Mary Starks, executive director of consumers and markets said: “The Renewables Obligation schemes provide important support to renewable electricity generators and play an important role in Great Britain’s journey to a net zero emission economy by 2050.

Supplier failure to comply with the schemes undermines the integrity of the schemes and is unacceptable. It also adds to the costs of other suppliers who do meet their obligations as they have to absorb or make up any shortfall. This enforcement action sends a strong signal that suppliers must meet their obligations, or pay the consequences which could mean losing their licence.”

LINK: Ofgem – RO Mutualisation Oct 2019

Scottish Government confirms policy to ban fracking

The Scottish Government has confirmed a policy of no support for unconventional oil and gas (UOG), which includes fracking. Speaking at Holyrood, Energy Minister Paul Wheelhouse confirmed the government will not issue any licences for projects that use UOG extraction, including those exploring for shale gas using hydraulic fracturing methods or coalbed methane projects.

He set out the factors that led to the decision, including the incompatibility of UOG development with Scotland’s climate change policy, which includes a target for net zero emissions by 2045 – five years ahead of the UK Government’s goal.

Mr Wheelhouse said there has been a “dramatic change in public perceptions” of the environment, the climate crisis and the expectations of government to respond.

He said: “I can confirm today the Scottish Government final policy position is that we do not support the development of unconventional oil and gas – often known as fracking – in Scotland. We considered carefully how support for the development of onshore unconventional oil and gas sites with our policies on climate change, energy transition and the decarbonisation of our economy. We have concluded that it is incompatible.”

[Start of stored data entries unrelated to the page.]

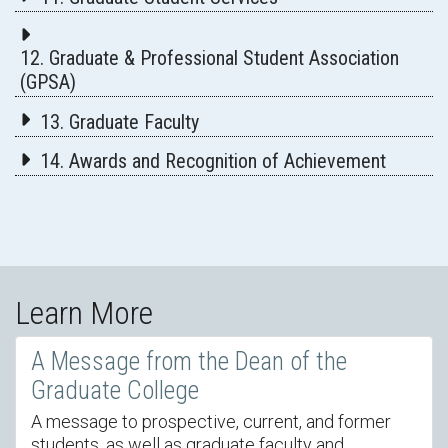
12. Graduate & Professional Student Association
(GPSA)
13. Graduate Faculty
14. Awards and Recognition of Achievement
Learn More
A Message from the Dean of the
Graduate College
A message to prospective, current, and former
students, as well as graduate faculty and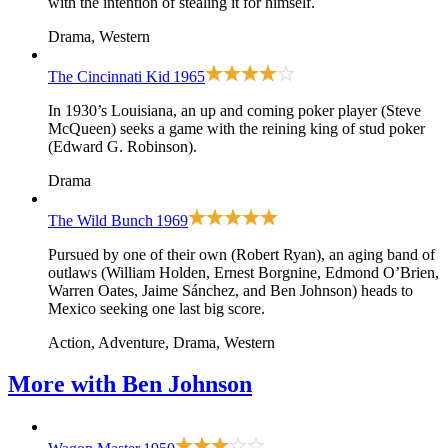
with the intention of stealing it for himself.
Drama, Western
The Cincinnati Kid
1965
In 1930’s Louisiana, an up and coming poker player (Steve
McQueen) seeks a game with the reining king of stud poker
(Edward G. Robinson).
Drama
The Wild Bunch
1969
Pursued by one of their own (Robert Ryan), an aging band of
outlaws (William Holden, Ernest Borgnine, Edmond O’Brien,
Warren Oates, Jaime Sánchez, and Ben Johnson) heads to
Mexico seeking one last big score.
Action, Adventure, Drama, Western
More with
Ben Johnson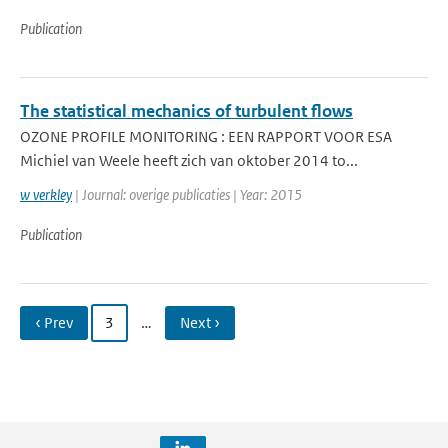
Publication
The statistical mechanics of turbulent flows
OZONE PROFILE MONITORING : EEN RAPPORT VOOR ESA
Michiel van Weele heeft zich van oktober 2014 to...
w verkley
| Journal: overige publicaties | Year: 2015
Publication
‹ Prev
3
…
Next ›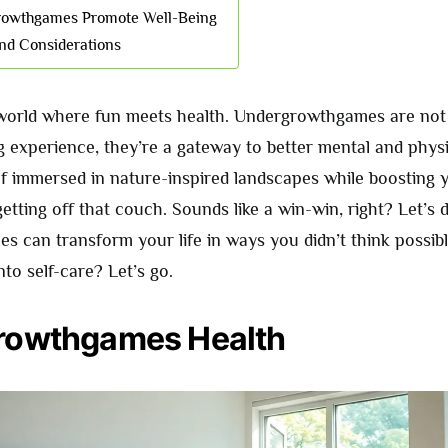
owthgames Promote Well-Being
nd Considerations
orld where fun meets health. Undergrowthgames are not 
 experience, they’re a gateway to better mental and physi
lf immersed in nature-inspired landscapes while boosting
tting off that couch. Sounds like a win-win, right? Let’s 
s can transform your life in ways you didn’t think possibl
nto self-care? Let’s go.
rowthgames Health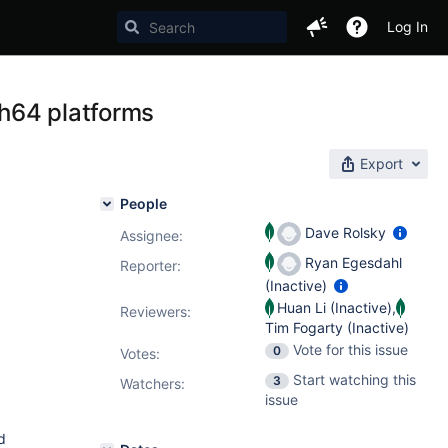
Log In
h64 platforms
Export
People
Dave Rolsky
Assignee:
Ryan Egesdahl
Reporter:
(Inactive)
Huan Li (Inactive)
,
Reviewers:
Tim Fogarty (Inactive)
Vote for this issue
0
Votes
:
Start watching this
3
Watchers:
issue
d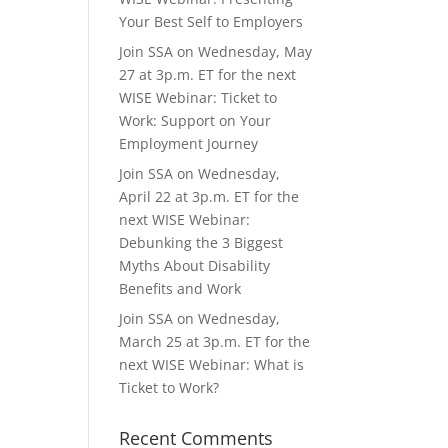
Your Best Self to Employers
Join SSA on Wednesday, May
27 at 3p.m. ET for the next
WISE Webinar: Ticket to
Work: Support on Your
Employment Journey
Join SSA on Wednesday,
April 22 at 3p.m. ET for the
next WISE Webinar:
Debunking the 3 Biggest
Myths About Disability
Benefits and Work
Join SSA on Wednesday,
March 25 at 3p.m. ET for the
next WISE Webinar: What is
Ticket to Work?
Recent Comments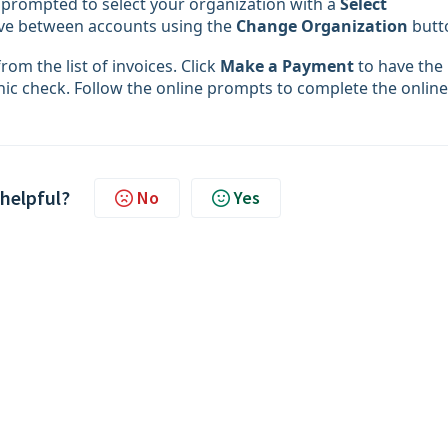
e prompted to select your organization with a
Select
ove between accounts using the
Change Organization
butt
rom the list of invoices. Click
Make a Payment
to have the
onic check. Follow the online prompts to complete the online
 helpful?
No
Yes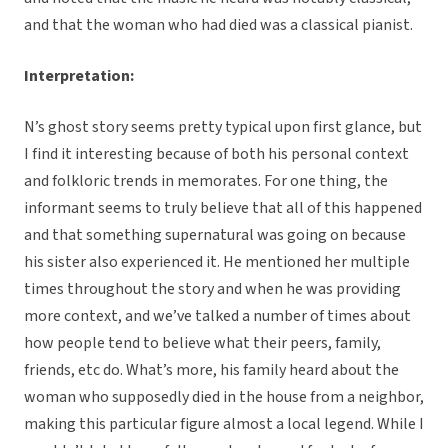
and that the woman who had died was a classical pianist.
Interpretation:
N’s ghost story seems pretty typical upon first glance, but
I find it interesting because of both his personal context
and folkloric trends in memorates. For one thing, the
informant seems to truly believe that all of this happened
and that something supernatural was going on because
his sister also experienced it. He mentioned her multiple
times throughout the story and when he was providing
more context, and we’ve talked a number of times about
how people tend to believe what their peers, family,
friends, etc do. What’s more, his family heard about the
woman who supposedly died in the house from a neighbor,
making this particular figure almost a local legend. While I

No fracking has taken place in Scotland since the government placed a moratorium in 2013.

LINK: Scottish Gov – Fracking ban


Disclaimer: These views and recommendations are offered for your consideration and Beond makes every effort to ensure that the data and information in this report is accurate. However, due to the volatile and unpredictable nature of the energy markets, Beond cannot guarantee the accuracy of both the information and the recommendations provided. Beond does not accept any responsibility for errors or misstatements, or for any direct, indirect, consequential or other loss arising from any use of this information and/or further communication in relation to this information.